-- START OF Text excerpt --
It’s not been perfect, but Stoops has done fairly well against the SEC

Stoops’ last non-Oklahoma job was actually at an SEC school. He was the defensive coordinator at Florida from 1996-1998, coaching the unit that helped win a national championship in his first season.

Since Stoops took over at OU for the 1999 season, he’s 26-7 against the current membership of the SEC. A big chunk of that includes good runs against Texas A&M and Missouri, former Big 12 schools now in the SEC.

In games against the SEC at the time of the competition itself, Stoops is 7-4. That’s a winning percentage nearly 20 points below his career total. He went 0-3 against the league during a spell from 2003 to 2012, which was bad. But look: Stoops is 3-0 against Alabama, including 1-0 against Alabama under Nick Saban. He’s done just fine.

Bob Stoops retires

NCAA Football: Oklahoma at West Virginia
Ben Queen-USA TODAY Sports

In 2013, Stoops said it was “propaganda” that the SEC was clearly the best conference

Stoops has been a Big 12 (or Big 8) guy for the last two decades, and even back in the early 1990s while he was on the staff at Kansas State. He did spend those three years at Florida, but the Big 12 is his league. The SEC is not.

Stoops has not always been a believer that the SEC is better than other leagues. From a Tulsa World article in 2013, headlined: “SEC’s myth trumps its reality,” Stoops says:

“So they’ve had the best team in college football. They haven’t had the whole conference. Because, again, half of ‘em haven’t done much at all. I’m just asking you. You tell me.”

...

“It depends on who you want to listen to,” Stoops said. “Listen, they’ve had the best team in college football, meaning they’ve won the national championship. That doesn’t mean everything else is always the best.”

...

“So you’re listening to a lot of propaganda that gets fed out to you,” he said. “You’re more than smart enough to figure it out. Again, you can look at the top two, three, four, five, six teams, and you can look at the bottom six, seven, eight, whatever they are. How well are they all doing?

That’s our opening salvo. It more or less speaks for itself.

Later in 2013, Stoops threw shade at SEC defenses

Georgia’s quarterback that year, Aaron Murray, had good stats.
-- END OF Text excerpt --
> Written problem A: According to the Stoops article, at which school was Stoops defensive coordinator from 1996 to 1998?
> Written problem B: Pick up the Stoops article after its last sentence and write the next part.
The listing that comes next is from a separate source and has nothing to do with the Stoops article.
-- START OF Supplied records --
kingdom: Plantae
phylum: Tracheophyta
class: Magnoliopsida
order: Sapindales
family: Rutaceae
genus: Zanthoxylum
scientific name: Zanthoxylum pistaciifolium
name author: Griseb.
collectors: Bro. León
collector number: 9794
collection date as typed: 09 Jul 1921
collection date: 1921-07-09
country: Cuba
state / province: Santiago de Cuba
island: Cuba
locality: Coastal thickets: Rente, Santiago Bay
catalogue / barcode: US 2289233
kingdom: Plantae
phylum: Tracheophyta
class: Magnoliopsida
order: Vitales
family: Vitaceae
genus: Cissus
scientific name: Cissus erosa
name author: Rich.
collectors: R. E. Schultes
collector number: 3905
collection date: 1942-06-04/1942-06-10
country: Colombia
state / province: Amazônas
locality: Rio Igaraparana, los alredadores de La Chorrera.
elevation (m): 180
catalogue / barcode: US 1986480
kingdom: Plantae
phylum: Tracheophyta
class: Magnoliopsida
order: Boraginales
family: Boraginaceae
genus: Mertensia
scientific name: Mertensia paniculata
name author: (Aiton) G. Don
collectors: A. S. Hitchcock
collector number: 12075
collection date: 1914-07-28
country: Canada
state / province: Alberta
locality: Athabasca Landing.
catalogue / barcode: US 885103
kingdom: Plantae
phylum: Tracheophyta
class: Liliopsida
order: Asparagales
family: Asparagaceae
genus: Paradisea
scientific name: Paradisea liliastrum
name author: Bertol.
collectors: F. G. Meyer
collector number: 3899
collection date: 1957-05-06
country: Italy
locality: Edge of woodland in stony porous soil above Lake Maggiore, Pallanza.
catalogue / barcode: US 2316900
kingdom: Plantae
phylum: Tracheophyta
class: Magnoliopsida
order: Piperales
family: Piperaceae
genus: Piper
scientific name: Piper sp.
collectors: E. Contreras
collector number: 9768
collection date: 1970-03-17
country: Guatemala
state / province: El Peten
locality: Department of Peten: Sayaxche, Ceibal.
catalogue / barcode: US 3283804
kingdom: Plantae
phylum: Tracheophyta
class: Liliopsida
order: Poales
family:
-- END OF Supplied records --
> Task output A: Florida.

> Task output B:
“How’s that happening?” Stoops wondered aloud one day. “They’re playing all those SEC defenses.”

(h/t to SEC Country for flagging this one down.)

Stoops kind of made fun of Alabama after beating the Tide in the Sugar Bowl

Apparently, there was once a year when Alabama did not play a bowl game with at least a title game shot on the line. The last such instance was the 2013 season when Bama found itself in this same Sugar Bowl, which wasn’t part of a Playoff and wasn’t for the national title. The opponent was OU, and the Sooners beat the Tide, 45-31.

Saban called the Sugar Bowl a “consolation,” which was: a) pretentious, and b) undoubtedly true. Stoops didn’t like it. Via ESPN’s Brett McMurphy:

“They didn’t look like it was a consolation game on that first drive when they scored a touchdown and everyone thought they were going to rout us,” the Oklahoma coach said. “I’ve been in plenty of those [non-national title games]. We’ve played in a bunch of national championship games, right? ... That’s a good one.

“So that means I’ve got a built-in excuse the next time we don’t play for a national championship?”

An attack on Alabama is an attack on the SEC at large. So is a verbal dig at ESPN’s Paul Finebaum, whom Stoops once dubbed an SEC promoter who “doesn’t deserve that attention from me.” Finebaum, who’s indeed an SEC promoter, previously called Stoops “irrelevant.” Their insult volleying constitutes an unquestionable Stoops-SEC feud.

Lately, Stoops has been more conciliatory about the SEC

During a pre-Sugar Bowl conference with reporters in December, Stoops said, “Every league is pretty much the same. You got your top teams that are all very good. You got middle of the road teams that are really good, and then you got your bottom of leagues that are all kind of fighting to get really good.”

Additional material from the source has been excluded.